Autocruise Alto and other similar van conversions have suffered floods as a result of the sink tap hot water tail becoming detached from the supply pipe. It seems the fault is caused by a combination of factors such as 1. cheap "garden type" hose fitted. 2. hot water when boiler on. 3. Pressure when pump on. 4. Heat from grill below sink. 5. jubilee clips. 6. Tap tail design. Any other suggestions? I am in the process of rejecting the vehicle because of these design and quality flaws coupled with deliberate delay resulting in damp penetrating the floor and kitchen units. The matter has not been helped by the dealer saying I am the only owner with such problems and failing to inspect or rectify.
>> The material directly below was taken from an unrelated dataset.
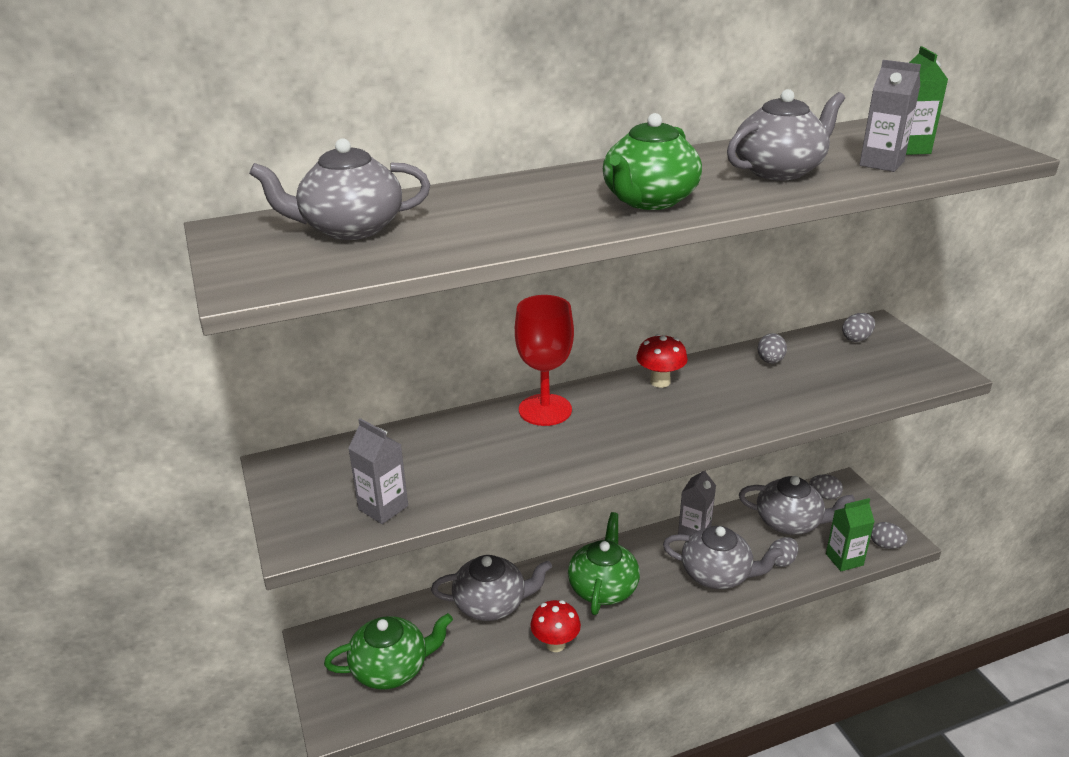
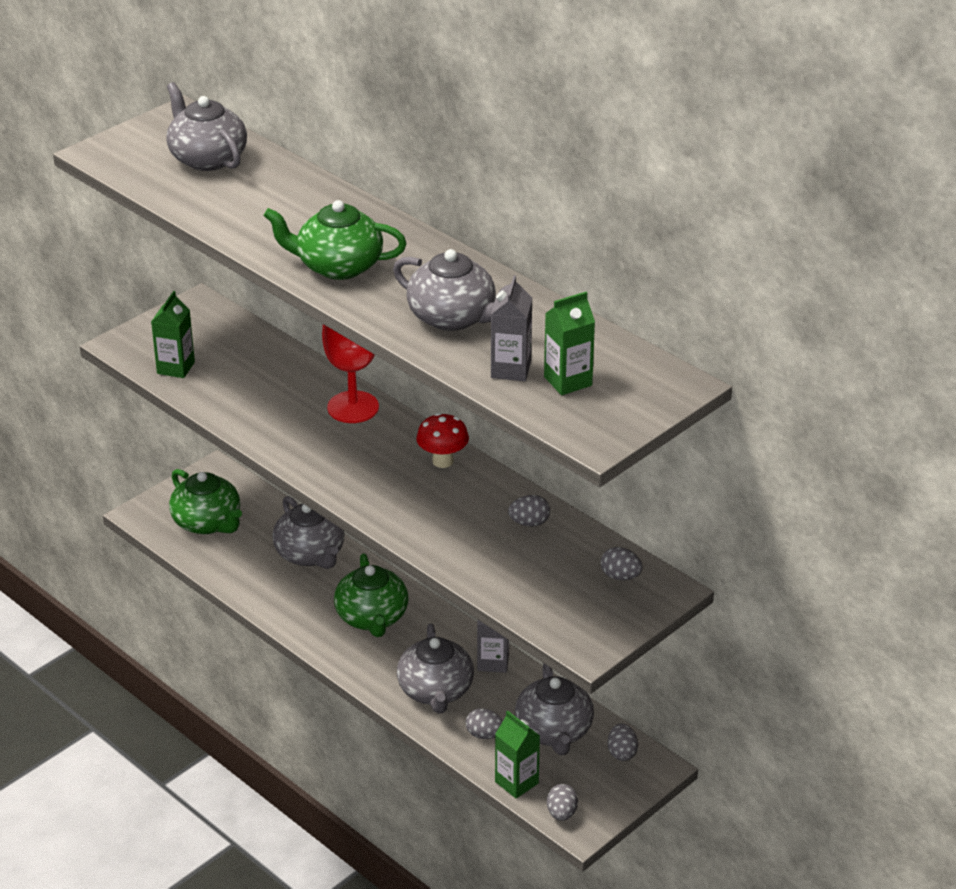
camera: 65 degrees right, 5 degrees up
(383, 508) = (176, 368): grey carton -> green carton
(555, 644) = (284, 607): red mushroom -> none
(603, 587) = (372, 618): green teapot -> green teapot turned 90 degrees clockwise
In fact I have met another customer with the same problems! Swift seem to be trying to wriggle out of the problems with these vehicles (see Swift Talk for choice examples such as blaming owners possible use or abuse of grill). Accent models also have similar problems. Comments please.
easom515


----------



## rosalan (Aug 24, 2009)

bump


----------



## p1nkie (Oct 5, 2009)

Not had problems with our Accent but we never use the grill. Keep us all up to date pls
Guy


----------



## waspes (Feb 11, 2008)

I havent had any probs but i thought i would give it a bump.


----------



## easom515 (Apr 29, 2011)

Swift talk and out and about live forums show problems with Autocruise van conversions. My van was delivered in April 2011 and none of the problems have been sorted by the dealer, Lowdhams. We have had five motor homes with a fair share of good and bad service but Lowdham's take our award for avoiding/evading their responsibilities under our contract and relating consumer law in our case. Even Swift group are not responding, except to ask for the vin number, but they are not the first legal port of call. Recorded letters since late August have been blanked by Lowdhams and legal proceedings to rescind the contract and claim damages for breach are imminent. Anybody out there having similar problems and able to provide supporting evidence? I am happy, able and willing to support and assist fellow dissatisfied owners obtain satisfaction of claims against these firms. United we stand!


----------